2- Le prophète Isaïe, sans doute le plus grand prophète de la Bible, met en phase un peuple désespéré par les événements de son histoire, avec une promesse d’avenir extraordinaire : un nouveau roi viendra, à qui Dieu donnera tout ce qu’il faut pour gouverner avec sagesse ; l’esprit du Seigneur reposera sur lui et il rendra une justice impartiale avec un esprit de discernement. Et cette harmonie sociale s’étendra à toute la création. En fait, comme au début du livre de la Genèse, l’humanité vivra en paix avec les animaux exerçant une domination douce à l’image d’un enfant jouant avec le cobra.
Cet horizon désiré ne s’accomplit pas comme un coup de baguette magique. C’est pourquoi, la venue d’un Sauveur ne s’effectuera pas automatiquement, sans consentement des hommes. Au contraire, et c’est l’interpellation rude de Jean-Baptiste perçu comme le dernier des prophètes, il ne peut survenir du mieux qu’en le préparant, qu’en s’y préparant. C’est dans un désert que le cri retentit, c’est à dire, là où l’oreille de l’homme s’est détachée de tous les bruits ou brouhaha qui l’encombrent. Et ce cri va rejoindre tous ceux qui sont en recherche. Comme une petite musique qui va bouleverser les cœurs, et les mettre sur un chemin imprévu : préparez-vous en vous transformant ! Il n’y a plus de situations acquises d’avance, plus de privilèges de la race, de la classe ou de l’âge, il n’y a qu’un moment à saisir, comme une chance, comme une espérance : c’est, changer son cœur, c’est à dire changer sa manière de penser, ses perspectives et rêves. Car tout est chamboulé avec cet événement imminent : la venue du Sauveur ; rien d’autre ne compte et il faut d’urgence le préparer et s’y préparer.

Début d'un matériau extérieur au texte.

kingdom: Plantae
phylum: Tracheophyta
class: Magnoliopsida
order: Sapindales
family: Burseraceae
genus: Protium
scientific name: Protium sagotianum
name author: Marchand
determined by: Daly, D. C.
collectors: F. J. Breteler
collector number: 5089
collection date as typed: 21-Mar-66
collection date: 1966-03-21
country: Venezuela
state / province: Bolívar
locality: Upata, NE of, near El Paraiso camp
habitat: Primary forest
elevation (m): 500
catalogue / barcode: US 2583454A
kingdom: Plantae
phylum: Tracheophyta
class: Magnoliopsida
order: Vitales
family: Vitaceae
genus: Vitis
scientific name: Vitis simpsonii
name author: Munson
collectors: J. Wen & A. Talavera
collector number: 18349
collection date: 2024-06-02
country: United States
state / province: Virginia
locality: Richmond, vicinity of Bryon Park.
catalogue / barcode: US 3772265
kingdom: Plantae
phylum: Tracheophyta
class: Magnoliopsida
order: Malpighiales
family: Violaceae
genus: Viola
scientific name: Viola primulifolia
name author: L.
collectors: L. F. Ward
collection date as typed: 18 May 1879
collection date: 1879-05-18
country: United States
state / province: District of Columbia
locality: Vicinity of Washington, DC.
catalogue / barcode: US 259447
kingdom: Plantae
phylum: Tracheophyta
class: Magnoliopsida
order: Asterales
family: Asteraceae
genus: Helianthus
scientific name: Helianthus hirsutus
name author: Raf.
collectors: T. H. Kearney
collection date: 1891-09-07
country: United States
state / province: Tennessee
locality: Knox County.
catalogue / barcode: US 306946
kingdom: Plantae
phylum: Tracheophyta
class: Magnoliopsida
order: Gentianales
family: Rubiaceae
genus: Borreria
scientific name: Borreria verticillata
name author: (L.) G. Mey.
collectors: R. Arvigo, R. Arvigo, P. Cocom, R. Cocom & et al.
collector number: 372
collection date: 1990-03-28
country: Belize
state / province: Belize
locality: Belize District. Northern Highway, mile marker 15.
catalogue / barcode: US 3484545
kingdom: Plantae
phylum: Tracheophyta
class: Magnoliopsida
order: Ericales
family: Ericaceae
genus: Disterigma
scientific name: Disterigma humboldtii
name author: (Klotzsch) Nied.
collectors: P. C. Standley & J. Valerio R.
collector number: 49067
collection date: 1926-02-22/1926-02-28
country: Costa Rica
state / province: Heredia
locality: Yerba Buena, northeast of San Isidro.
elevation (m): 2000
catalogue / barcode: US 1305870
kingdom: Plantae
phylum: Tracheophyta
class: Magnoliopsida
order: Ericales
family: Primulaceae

3- Qu’est-ce que ça veut dire pour nous aujourd’hui ?
Tout d’abord, c’est quand tout paraît perdu que tout devient possible. Nous pouvons être entourés de pessimisme, pleins de « à quoi bon ? », il nous revient d’entendre une autre musique. Oui, quelque chose de beau, de grand, de noble, peut advenir. Cela supposera de toujours chercher des chemins nouveaux pour la pensée, pour les préoccupations, pour les soucis, de sorte que l’esprit puisse se mettre sur une voie nouvelle.
Ensuite, cela suppose une conversion. Nos habitudes : est-ce que nous n’avons pas des habitudes très belles certes mais qui bloquent ? l’heure de la messe par exemple. Notre pratique dépend-elle de l’heure habituelle de la messe ? Nos relations : est-ce que nous rencontrons toujours les mêmes personnes ou est-ce que nous sommes toujours fâchés avec les mêmes ? Notre confort moral, nos certitudes, tout peut être changé pour un mieux !
Enfin, le Seigneur vient. Ce n’est pas un slogan. Mais une brûlure. On peut risquer : mépris, incompréhension ou rejet. La venue du Seigneur nous met déjà dans une disposition de renouveau et de bonheur, à la mesure où son chemin est davantage préparé en nous. Le sentons-nous ? Prions pour préparer le chemin du Seigneur et par nous, qu’autour de nous on s’accroche à l’essentiel de la vie : amour et paix véritable avec la grâce du Seigneur lui-même.